Beyond that, the New Deal was a political gong show that amounted to a grab-bag of statist gimcrack. The mild fascism of the NRA and AAA caused the economy to further contract, not recover. The legendary WPA cycled violently between 1 million make-work jobs in the off-years and 3 million make-vote jobs in the election years — before even a Democratic Congress was compelled to shut it down in a torrent of corruption in 1939.
Likewise, the TVA was a senseless boondoggle and environmental curse; the Wagner Act paved the way for the kind of coercive, monopolistic industrial unionism that resulted in “Rust Bucket America” five decades later; and the legacy of New Deal housing stimulants like Fannie Mae speaks for itself.
Finally, universal social insurance enacted in 1935 was actually a fiscal doomsday machine. When in the context of modern political democracy the state offers universal transfer payments to its citizenry without proof of need it thereby offers to bankrupt itself — eventually.

[Saved entries]
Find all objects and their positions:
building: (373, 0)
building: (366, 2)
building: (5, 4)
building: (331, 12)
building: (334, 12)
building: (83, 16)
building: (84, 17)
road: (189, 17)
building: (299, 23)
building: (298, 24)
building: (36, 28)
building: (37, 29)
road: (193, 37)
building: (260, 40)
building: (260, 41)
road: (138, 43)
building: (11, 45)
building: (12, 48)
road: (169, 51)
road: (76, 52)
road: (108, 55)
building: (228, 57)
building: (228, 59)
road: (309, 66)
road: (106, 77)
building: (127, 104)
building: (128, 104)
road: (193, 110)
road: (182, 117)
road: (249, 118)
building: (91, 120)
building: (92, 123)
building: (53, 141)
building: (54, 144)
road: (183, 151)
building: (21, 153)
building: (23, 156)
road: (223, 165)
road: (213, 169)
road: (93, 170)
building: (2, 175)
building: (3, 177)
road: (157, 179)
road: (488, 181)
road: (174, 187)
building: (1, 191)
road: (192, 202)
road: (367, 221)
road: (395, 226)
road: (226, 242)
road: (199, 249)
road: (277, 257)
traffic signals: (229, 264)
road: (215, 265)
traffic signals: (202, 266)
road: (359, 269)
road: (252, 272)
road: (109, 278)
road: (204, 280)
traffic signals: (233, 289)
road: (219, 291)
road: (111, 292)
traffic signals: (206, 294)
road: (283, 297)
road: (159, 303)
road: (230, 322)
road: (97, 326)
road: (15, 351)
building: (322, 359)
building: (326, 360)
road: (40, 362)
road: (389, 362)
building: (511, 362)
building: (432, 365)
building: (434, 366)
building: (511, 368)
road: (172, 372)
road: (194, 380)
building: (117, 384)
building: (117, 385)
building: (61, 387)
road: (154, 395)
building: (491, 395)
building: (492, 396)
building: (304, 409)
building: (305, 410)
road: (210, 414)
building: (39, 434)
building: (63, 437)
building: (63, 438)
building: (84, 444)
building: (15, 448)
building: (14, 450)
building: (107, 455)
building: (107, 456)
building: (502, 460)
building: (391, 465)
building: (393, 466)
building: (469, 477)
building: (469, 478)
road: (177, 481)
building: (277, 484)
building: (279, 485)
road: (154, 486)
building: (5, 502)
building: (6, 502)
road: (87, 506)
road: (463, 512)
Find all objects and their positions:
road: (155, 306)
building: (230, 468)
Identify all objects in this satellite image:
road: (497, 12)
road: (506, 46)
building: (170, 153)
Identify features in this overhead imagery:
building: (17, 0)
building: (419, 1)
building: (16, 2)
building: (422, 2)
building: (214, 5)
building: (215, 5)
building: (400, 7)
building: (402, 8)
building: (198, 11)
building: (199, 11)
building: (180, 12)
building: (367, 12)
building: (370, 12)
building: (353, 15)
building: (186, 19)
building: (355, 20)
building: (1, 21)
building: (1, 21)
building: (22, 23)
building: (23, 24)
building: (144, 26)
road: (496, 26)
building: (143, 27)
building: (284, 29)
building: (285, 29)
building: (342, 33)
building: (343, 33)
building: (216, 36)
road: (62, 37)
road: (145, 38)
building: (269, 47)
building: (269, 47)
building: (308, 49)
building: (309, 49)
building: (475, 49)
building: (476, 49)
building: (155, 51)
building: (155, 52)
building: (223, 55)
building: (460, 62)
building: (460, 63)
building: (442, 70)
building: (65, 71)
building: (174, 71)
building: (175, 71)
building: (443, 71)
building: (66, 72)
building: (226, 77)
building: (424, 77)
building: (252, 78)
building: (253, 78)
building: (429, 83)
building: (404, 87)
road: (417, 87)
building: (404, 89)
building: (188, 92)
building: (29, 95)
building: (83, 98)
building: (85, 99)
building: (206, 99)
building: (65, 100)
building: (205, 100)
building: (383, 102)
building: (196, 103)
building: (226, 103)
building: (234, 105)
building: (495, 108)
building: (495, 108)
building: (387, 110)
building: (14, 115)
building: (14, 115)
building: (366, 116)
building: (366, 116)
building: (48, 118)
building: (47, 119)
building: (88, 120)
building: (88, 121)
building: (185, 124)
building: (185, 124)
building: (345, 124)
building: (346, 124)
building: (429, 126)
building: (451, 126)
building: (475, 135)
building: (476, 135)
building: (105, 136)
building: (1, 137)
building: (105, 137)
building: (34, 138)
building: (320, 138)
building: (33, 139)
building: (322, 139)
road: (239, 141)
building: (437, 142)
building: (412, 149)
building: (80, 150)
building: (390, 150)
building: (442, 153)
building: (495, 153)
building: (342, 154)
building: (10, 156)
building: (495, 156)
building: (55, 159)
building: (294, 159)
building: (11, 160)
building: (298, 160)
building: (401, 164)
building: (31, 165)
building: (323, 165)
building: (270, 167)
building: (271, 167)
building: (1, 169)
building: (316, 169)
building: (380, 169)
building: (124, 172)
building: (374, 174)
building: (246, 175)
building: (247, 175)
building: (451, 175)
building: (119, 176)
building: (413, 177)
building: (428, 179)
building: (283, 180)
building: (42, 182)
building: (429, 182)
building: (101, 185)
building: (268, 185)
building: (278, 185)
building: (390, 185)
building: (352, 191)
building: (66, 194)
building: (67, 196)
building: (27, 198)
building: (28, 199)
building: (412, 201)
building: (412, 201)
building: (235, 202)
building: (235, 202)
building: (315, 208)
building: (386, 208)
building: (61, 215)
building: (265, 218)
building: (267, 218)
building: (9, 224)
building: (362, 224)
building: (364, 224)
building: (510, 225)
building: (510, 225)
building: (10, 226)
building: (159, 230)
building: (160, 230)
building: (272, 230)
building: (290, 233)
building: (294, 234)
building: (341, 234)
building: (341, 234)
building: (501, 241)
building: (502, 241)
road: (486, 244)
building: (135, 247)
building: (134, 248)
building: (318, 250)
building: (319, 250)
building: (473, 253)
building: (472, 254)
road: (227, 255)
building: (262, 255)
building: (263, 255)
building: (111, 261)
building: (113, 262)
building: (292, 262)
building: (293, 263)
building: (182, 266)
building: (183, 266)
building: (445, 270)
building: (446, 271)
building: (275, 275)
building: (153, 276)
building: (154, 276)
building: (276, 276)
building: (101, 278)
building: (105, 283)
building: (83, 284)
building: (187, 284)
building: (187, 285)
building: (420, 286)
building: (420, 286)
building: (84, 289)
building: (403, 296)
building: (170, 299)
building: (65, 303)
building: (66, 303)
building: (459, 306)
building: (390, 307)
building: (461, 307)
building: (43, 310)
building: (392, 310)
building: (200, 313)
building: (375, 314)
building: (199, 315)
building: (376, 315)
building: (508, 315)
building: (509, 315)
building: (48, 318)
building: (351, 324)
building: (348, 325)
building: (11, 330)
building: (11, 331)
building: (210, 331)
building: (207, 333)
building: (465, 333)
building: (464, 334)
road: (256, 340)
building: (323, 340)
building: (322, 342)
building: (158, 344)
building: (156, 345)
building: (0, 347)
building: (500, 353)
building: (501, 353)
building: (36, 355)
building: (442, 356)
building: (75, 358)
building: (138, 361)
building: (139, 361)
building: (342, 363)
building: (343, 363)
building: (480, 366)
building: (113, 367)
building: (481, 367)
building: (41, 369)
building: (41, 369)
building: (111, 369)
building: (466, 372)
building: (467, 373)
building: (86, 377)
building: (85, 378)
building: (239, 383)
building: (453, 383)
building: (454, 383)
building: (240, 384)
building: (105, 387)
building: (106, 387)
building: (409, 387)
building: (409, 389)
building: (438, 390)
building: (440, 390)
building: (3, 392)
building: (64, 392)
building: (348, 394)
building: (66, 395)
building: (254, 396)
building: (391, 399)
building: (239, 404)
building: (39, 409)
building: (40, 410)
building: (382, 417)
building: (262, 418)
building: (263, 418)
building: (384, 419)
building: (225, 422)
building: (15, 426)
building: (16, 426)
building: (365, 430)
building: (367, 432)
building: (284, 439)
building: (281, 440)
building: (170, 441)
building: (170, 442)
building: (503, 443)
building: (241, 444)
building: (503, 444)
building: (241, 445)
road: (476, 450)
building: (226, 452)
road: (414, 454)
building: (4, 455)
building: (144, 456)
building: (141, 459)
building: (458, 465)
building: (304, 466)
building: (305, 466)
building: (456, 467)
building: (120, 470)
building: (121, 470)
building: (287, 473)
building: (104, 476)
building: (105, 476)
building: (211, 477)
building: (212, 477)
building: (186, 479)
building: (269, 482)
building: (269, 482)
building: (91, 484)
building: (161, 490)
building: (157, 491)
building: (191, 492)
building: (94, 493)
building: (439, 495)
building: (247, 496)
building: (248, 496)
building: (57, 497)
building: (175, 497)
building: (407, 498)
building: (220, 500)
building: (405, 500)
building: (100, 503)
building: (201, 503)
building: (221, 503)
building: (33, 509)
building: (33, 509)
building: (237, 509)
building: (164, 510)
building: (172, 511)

> [What the task asks] Please copy out the New Deal passage word for word, starting at "Likewise, the TVA" and ending at "itself — eventually.".

> [Answer for this exercise]
Likewise, the TVA was a senseless boondoggle and environmental curse; the Wagner Act paved the way for the kind of coercive, monopolistic industrial unionism that resulted in “Rust Bucket America” five decades later; and the legacy of New Deal housing stimulants like Fannie Mae speaks for itself.
Finally, universal social insurance enacted in 1935 was actually a fiscal doomsday machine. When in the context of modern political democracy the state offers universal transfer payments to its citizenry without proof of need it thereby offers to bankrupt itself — eventually.